Une aventure merveilleuse, depuis quelques jours, se déroulait dans sa maison.

Elle n’avait qu’une idée, c’est que les héros de cette aventure ne fussent dérangés par personne. Elle les attendait. Elle ne leur avait jamais parlé, mais, trois fois déjà, ils étaient venus. Elle ignorait le nom de l’homme. Elle l’appelait : l’homme qui ne rit jamais quand il est seul. La caissière disait : l’homme à l’Hispano. La femme admirable et respectée, on la connaissait. On savait qu’elle était Stéphane, la dernière descendante de la famille des Coulevaï.

Et la famille des Coulevaï, aux pays basque et béarnais, c’est quelque chose comme une dynastie.

Sans remonter trop haut — par exemple jusqu’au Grand Roi, sous lequel un Coulevaï, au soir même de Lagos, en 1693, gagnait une pipe à Jean-Bart, d’un coup de dés — l’histoire des Coulevaï était connue, de tous, depuis 1880. Cette année-là, mourut Pascal Coulevaï. Sa dépouille traversa l’obscure ville d’Oloron, dont chaque demeure est orgueilleuse et cadenassée comme une banque. On la vit passer au confluent de gaves ; dans l’église de Sainte-Croix, tout le peuple pria pour elle. Pour une fois, Oloron fut dans la rue.

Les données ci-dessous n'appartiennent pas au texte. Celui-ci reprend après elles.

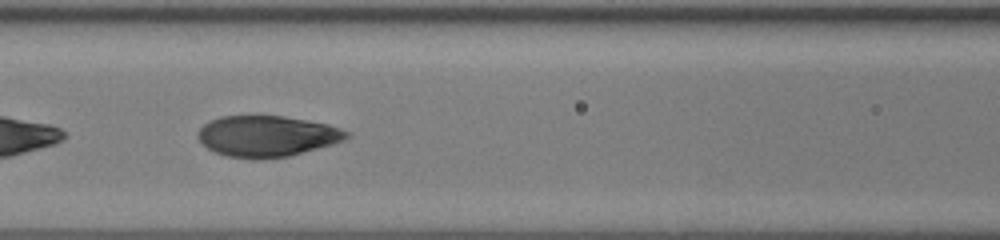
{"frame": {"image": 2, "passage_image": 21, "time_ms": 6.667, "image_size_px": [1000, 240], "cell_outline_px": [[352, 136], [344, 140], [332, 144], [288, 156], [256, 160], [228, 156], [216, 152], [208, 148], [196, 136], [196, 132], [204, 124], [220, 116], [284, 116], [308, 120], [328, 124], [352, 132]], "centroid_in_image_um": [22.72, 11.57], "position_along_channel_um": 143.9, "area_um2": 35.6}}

Cette sombre cité catholique, écrasée sous le soleil comme une grappe de raisin noir, semble destinée à mûrir sur sa colline sans être cueillie par les siècles. Les générations s’y succèdent à la façon de peupliers, si parfaitement pareils sur les routes qu’on ne saurait, de loin, les distinguer. À Oloron, les âges se suivent et se ressemblent. Les richesses s’amoncellent sans se dépenser. La boulangère a des écus, le marchand d’huile pourrait, sans fin, être lui-même pressuré, le rentier économise non seulement ses rentes, mais les rentes de ses revenus. Les maisons, bien construites, lépreuses d’orgueil et de vieillesse, rivalisent par leurs fortunes avec les plus somptueuses bâtisses d’un Anvers ou d’un Hambourg. Aux heures chaudes de la journée, personne ne passe dans les rues immobiles et, seuls, quelques chats mal nourris, entre deux sommeils réticents, y dansent sur les pavés pointus. La nuit, la petite ville se dessine, grandiose et hostile, dans l’air limpide. Le miracle béarnais enveloppe d’un charme goguenard cette forteresse de l’avarice et de la prudence qui, dans tout autre climat, serait rébarbative au plus haut chef. Mais elle a des vertus profondes. Les pères moribonds les transmettent aux fils comme les clefs morales d’un invisible trousseau héréditaire.

Pascal Coulevaï, au moment de rejoindre ses ancêtres, laissa avec regret, aux mains de deux enfants, vingt millions qu’ils se partagèrent. L’ainée, Marthe Coulevaï, mourut dans l’extase et le célibat. La fortune entière revint à son cadet, qui fut le grand-père de Stéphane. Il n’eut qu’un fils. Ce fils épousa, vers 1894, une Espagnole de l’Argentine. Elle ajoutait au vieux sang raisonnable des Coulevaï toute une infusion de chevalerie, d’aventures et d’outre-mer. Stéphane hérita de sa noblesse charmante, de son goût des choses sentimentales.

Avant de mourir à son tour, et veuf depuis longtemps déjà, son père la maria, à peu près sans la consulter. Les vingt millions devinrent cinquante. Il y avait de cela quatre ans. De son cœur et de sa chair, Stéphane attendait toujours une révélation. Elle commençait à souffrir d’une terrible soif sentimentale, une de ces soifs dont on ne sait jamais vers quels déserts elles vous entraînent parce qu’elles font naître les mirages.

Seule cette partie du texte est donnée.